An easy fix to some of his financing problems would be to drop the capital controls and let the rouble fall to its natural level. That’s highly unlikely.
Inflation and conflagration
The immediate impact has been swift and severe. We’re all paying more for almost everything. Energy is required for everything from manufacturing and transport to everyday household necessities like cooking and heating.
Inflation — ignited by shortages and shipping problems as the global economy recovered from the deepest recession in a century, and exacerbated by huge fiscal and monetary stimulus — is now running at multi-decade highs across the developed world.
The Ukraine invasion, which disrupted supplies of energy, food and metals, has seen a transient economic jolt morph into a longer-term crisis.
As the political and diplomatic situation becomes increasingly intractable, the pullback from globalisation to a more “made at home” mantra may help boost local employment. But it will come at a cost: higher prices.

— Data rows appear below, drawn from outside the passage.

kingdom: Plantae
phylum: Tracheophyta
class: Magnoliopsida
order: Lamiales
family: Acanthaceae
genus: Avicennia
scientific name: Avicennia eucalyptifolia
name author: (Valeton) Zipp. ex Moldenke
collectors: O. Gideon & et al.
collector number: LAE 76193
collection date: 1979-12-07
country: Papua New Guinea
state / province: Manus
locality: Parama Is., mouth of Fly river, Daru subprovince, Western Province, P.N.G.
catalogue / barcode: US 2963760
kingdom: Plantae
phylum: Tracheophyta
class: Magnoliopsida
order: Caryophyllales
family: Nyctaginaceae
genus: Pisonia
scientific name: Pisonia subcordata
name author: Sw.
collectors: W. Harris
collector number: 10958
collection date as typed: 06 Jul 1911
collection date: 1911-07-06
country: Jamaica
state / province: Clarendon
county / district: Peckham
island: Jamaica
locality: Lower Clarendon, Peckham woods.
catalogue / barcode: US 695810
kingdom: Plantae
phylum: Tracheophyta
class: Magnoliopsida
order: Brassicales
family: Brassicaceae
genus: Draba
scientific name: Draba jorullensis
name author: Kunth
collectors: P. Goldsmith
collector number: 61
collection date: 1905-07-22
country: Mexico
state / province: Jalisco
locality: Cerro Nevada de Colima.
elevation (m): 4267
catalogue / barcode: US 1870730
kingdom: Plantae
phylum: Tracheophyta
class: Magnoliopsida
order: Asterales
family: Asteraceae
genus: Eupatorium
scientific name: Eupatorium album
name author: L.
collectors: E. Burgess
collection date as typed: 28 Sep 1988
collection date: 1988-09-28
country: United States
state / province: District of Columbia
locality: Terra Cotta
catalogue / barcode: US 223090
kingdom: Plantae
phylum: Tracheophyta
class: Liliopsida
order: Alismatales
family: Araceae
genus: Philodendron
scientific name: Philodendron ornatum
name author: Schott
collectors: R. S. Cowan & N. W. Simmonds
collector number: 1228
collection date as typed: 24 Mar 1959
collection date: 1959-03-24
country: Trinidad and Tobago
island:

When China became the world’s factory, making everything from socks to space-age industrial goods, the sheer scale of its production kept a lid on prices. That trend is over. So too is the country’s attraction to Western firms.
Life for foreigners running large enterprises in China has always been problematic. But the increasingly unpredictable nature of the regime has seen a collapse in direct foreign investment, which has begun to weigh on growth.
And the trade war waged by China against Australia — which backfired spectacularly with shortages of coal and food — has prompted many global business leaders to seek out alternative manufacturing destinations like Vietnam and Malaysia.
Those tensions are only likely to continue as Beijing continues to woo Pacific nations into the fold as it recruits UN votes in preparation for its very own expansion into neighbouring territory, Taiwan.